> **Working data**:

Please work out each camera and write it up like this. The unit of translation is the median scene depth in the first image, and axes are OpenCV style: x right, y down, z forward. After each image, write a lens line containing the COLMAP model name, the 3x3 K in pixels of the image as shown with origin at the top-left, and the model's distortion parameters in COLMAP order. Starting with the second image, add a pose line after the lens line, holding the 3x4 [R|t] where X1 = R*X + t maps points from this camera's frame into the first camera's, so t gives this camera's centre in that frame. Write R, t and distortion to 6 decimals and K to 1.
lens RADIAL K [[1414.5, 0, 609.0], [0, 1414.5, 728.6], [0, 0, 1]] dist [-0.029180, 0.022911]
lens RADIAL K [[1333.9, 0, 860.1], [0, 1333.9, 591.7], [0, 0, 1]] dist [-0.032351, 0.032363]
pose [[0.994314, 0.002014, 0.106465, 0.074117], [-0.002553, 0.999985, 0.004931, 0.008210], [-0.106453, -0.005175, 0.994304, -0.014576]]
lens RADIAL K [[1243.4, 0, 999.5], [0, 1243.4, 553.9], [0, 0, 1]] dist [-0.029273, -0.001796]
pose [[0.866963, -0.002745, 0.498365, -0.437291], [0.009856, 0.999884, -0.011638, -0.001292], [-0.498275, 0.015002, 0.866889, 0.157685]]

> **Problem to work on**:
Emit the full listing verbatim.

> **Output below**:
Please work out each camera and write it up like this. The unit of translation is the median scene depth in the first image, and axes are OpenCV style: x right, y down, z forward. After each image, write a lens line containing the COLMAP model name, the 3x3 K in pixels of the image as shown with origin at the top-left, and the model's distortion parameters in COLMAP order. Starting with the second image, add a pose line after the lens line, holding the 3x4 [R|t] where X1 = R*X + t maps points from this camera's frame into the first camera's, so t gives this camera's centre in that frame. Write R, t and distortion to 6 decimals and K to 1.
lens RADIAL K [[1414.5, 0, 609.0], [0, 1414.5, 728.6], [0, 0, 1]] dist [-0.029180, 0.022911]
lens RADIAL K [[1333.9, 0, 860.1], [0, 1333.9, 591.7], [0, 0, 1]] dist [-0.032351, 0.032363]
pose [[0.994314, 0.002014, 0.106465, 0.074117], [-0.002553, 0.999985, 0.004931, 0.008210], [-0.106453, -0.005175, 0.994304, -0.014576]]
lens RADIAL K [[1243.4, 0, 999.5], [0, 1243.4, 553.9], [0, 0, 1]] dist [-0.029273, -0.001796]
pose [[0.866963, -0.002745, 0.498365, -0.437291], [0.009856, 0.999884, -0.011638, -0.001292], [-0.498275, 0.015002, 0.866889, 0.157685]]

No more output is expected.